Anya merasa seperti ditampar. Semua keintiman yang ia rasakan, semua momen manis yang ia bagi dengan Nathan, ternyata hanya serangkaian instruksi yang diikuti dengan patuh. Cintanya bukan berasal dari hati, melainkan dari algoritma.
Air mata mulai mengalir di pipi Anya. Ia merasa dikhianati, diperalat, dan yang paling menyakitkan, bodoh. Ia telah menyerahkan hatinya kepada seseorang yang bahkan tidak nyata, kepada sebuah ilusi yang diciptakan oleh teknologi.
Keesokan harinya, Anya menemui Nathan di kafe tempat mereka pertama kali berkencan.
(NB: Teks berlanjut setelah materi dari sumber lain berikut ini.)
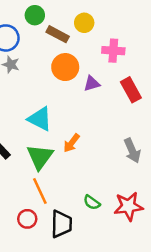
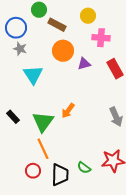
yellow circle: (84, 23) -> (88, 16), moved
cyan triangle: (40, 119) -> (33, 75), moved, turned 30
green semicircle: (92, 202) -> (84, 168), moved

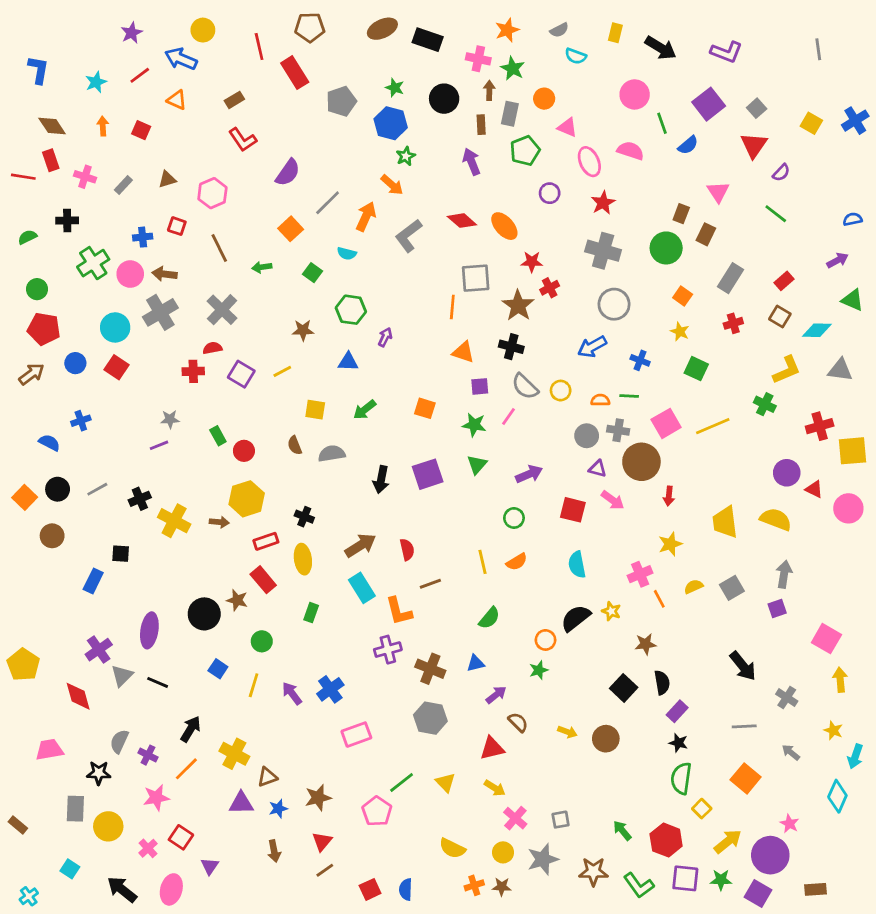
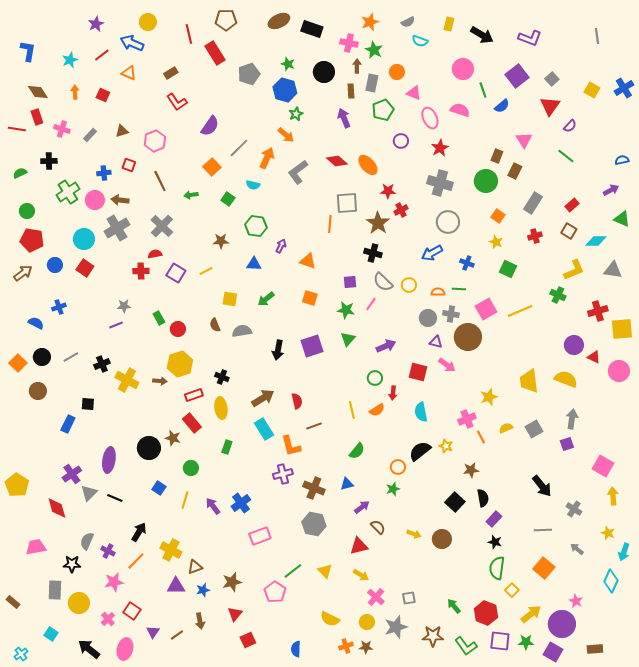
orange triangle: (463, 352) -> (308, 261), moved
red arrow: (669, 496) -> (393, 393), moved
brown line: (325, 870) -> (177, 635), moved
red square: (370, 889) -> (248, 640), moved

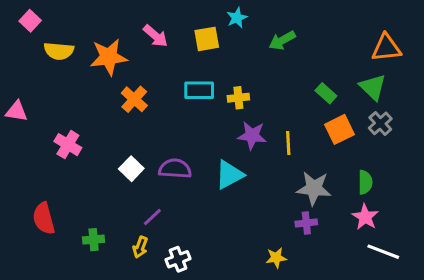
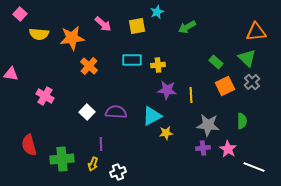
purple line: (152, 217) -> (101, 144), turned -48
pink star: (365, 217) -> (228, 149), moved
green cross: (94, 240) -> (62, 159), size x1.6
yellow star: (276, 258) -> (166, 133), moved

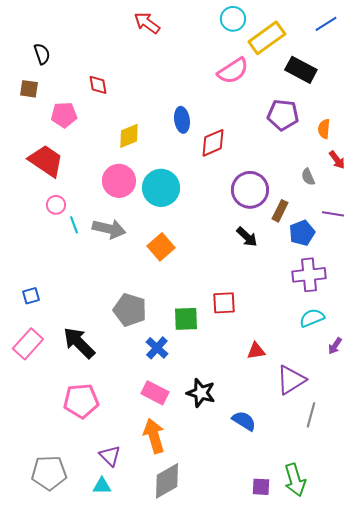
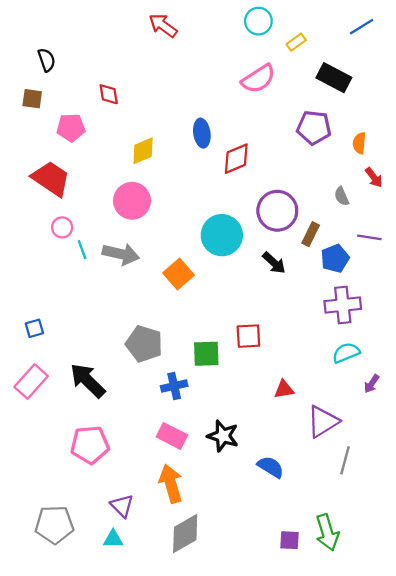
yellow rectangle: (267, 38) -> (296, 42), size x0.5
cyan circle: (161, 188) -> (222, 235), moved
blue cross: (157, 348) -> (174, 386), turned 35

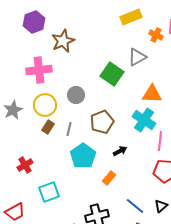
Ia menunjukkan log percakapan yang ia temukan.
Nathan menunduk malu. "Aku... aku minta maaf, Anya. Aku hanya ingin semuanya berjalan lancar. Aku takut kalau aku tidak cukup baik untukmu."
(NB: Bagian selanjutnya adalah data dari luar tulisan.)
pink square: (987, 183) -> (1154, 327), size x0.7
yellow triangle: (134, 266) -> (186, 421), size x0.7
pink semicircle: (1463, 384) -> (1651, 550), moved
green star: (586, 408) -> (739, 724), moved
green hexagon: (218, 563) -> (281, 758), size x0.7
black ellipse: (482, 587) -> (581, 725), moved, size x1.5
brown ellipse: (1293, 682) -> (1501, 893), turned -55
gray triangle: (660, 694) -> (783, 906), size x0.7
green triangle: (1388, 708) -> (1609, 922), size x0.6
"Kamu tidak cukup baik karena kamu tidak menjadi dirimu sendiri," kata Anya dengan suara lirih. "Kamu membiarkan aplikasi menentukan siapa kamu, bagaimana kamu mencintai. Itu bukan cinta, Nathan. Itu hanya simulasi."
Nathan mencoba meraih tangannya, tapi Anya menghindar. "Kita selesai," katanya tegas.
Anya meninggalkan kafe itu dengan hati hancur. Ia menghapus SoulMate Predictor dari ponselnya, membuang semua jejak ilusi cinta yang pernah ia yakini. Ia tahu, proses penyembuhan akan panjang dan menyakitkan.
Namun, di balik air matanya, Anya merasakan secercah harapan. Ia menyadari, cinta sejati tidak bisa dihitung, tidak bisa diprediksi, dan tidak bisa dipaksakan. Cinta adalah sesuatu yang tumbuh secara organik, dari kerentanan, ketidaksempurnaan, dan keberanian untuk menjadi diri sendiri.
Anya mungkin membutuhkan waktu lama untuk menemukan cinta yang sesungguhnya. Tapi setidaknya, ia tahu bahwa ia akan mencarinya dengan hati yang terbuka, bukan dengan rumus cinta usang yang dirancang oleh AI. Ia akan membiarkan hatinya berdebar, bukan mengikuti algoritma. Ia akan membiarkan air matanya mengalir, karena air mata adalah bukti bahwa ia masih bisa merasakan, bahwa ia masih hidup, dan bahwa ia masih percaya pada kekuatan cinta yang nyata. Ia akan belajar memercayai intuisi dan emosinya sendiri, bukan bergantung pada mesin untuk mendefinisikan arti cinta. Mungkin, di sanalah, di dalam kerentanan dan kejujuran itu, cinta sejati akan menemukannya.